- **TASK INSTRUCTIONS**: Please pull out every line below word for word, leaving out the pictures.

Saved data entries
*** Block opens ***
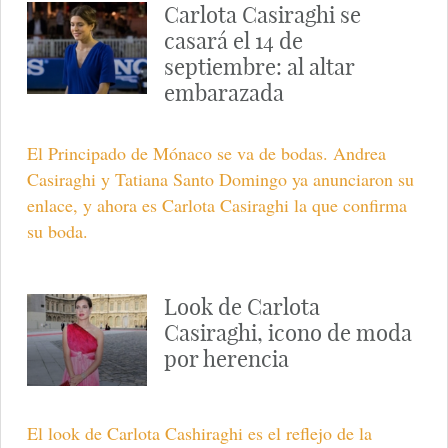
Carlota Casiraghi se
casará el 14 de
septiembre: al altar
embarazada
El Principado de Mónaco se va de bodas. Andrea
Casiraghi y Tatiana Santo Domingo ya anunciaron su
enlace, y ahora es Carlota Casiraghi la que confirma
su boda.
Look de Carlota
Casiraghi, icono de moda
por herencia
El look de Carlota Cashiraghi es el reflejo de la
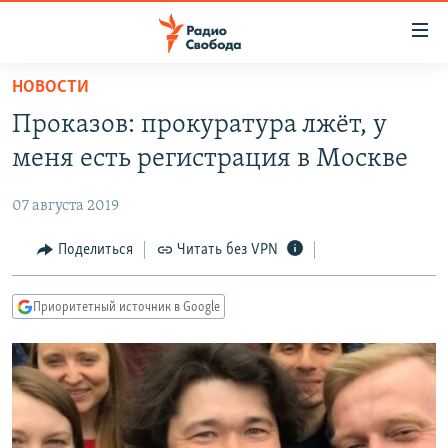
Ссылки
для
упрощенного
НОВОСТИ
ПРОГРАММЫ
доступа
Проказов: прокуратура лжёт, у
ПОДКАСТЫ
Вернуться
меня есть регистрация в Москве
к
АВТОРСКИЕ ПРОЕКТЫ
основному
07 августа 2019
ЦИТАТЫ СВОБОДЫ
содержанию
Вернутся
МНЕНИЯ
Поделиться
Читать без VPN
к
КУЛЬТУРА
главной
Приоритетный источник в Google
навигации
IDEL.РЕАЛИИ
Вернутся
КАВКАЗ.РЕАЛИИ
к
СЕВЕР.РЕАЛИИ
поиску
СИБИРЬ.РЕАЛИИ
*** Block closes ***
- **YOUR RESPONSE**:
Carlota Casiraghi se
casará el 14 de
septiembre: al altar
embarazada
El Principado de Mónaco se va de bodas. Andrea
Casiraghi y Tatiana Santo Domingo ya anunciaron su
enlace, y ahora es Carlota Casiraghi la que confirma
su boda.
Look de Carlota
Casiraghi, icono de moda
por herencia
El look de Carlota Cashiraghi es el reflejo de la
Ссылки
для
упрощенного
НОВОСТИ
ПРОГРАММЫ
доступа
Проказов: прокуратура лжёт, у
ПОДКАСТЫ
Вернуться
меня есть регистрация в Москве
к
АВТОРСКИЕ ПРОЕКТЫ
основному
07 августа 2019
ЦИТАТЫ СВОБОДЫ
содержанию
Вернутся
МНЕНИЯ
Поделиться
Читать без VPN
к
КУЛЬТУРА
главной
Приоритетный источник в Google
навигации
IDEL.РЕАЛИИ
Вернутся
КАВКАЗ.РЕАЛИИ
к
СЕВЕР.РЕАЛИИ
поиску
СИБИРЬ.РЕАЛИИ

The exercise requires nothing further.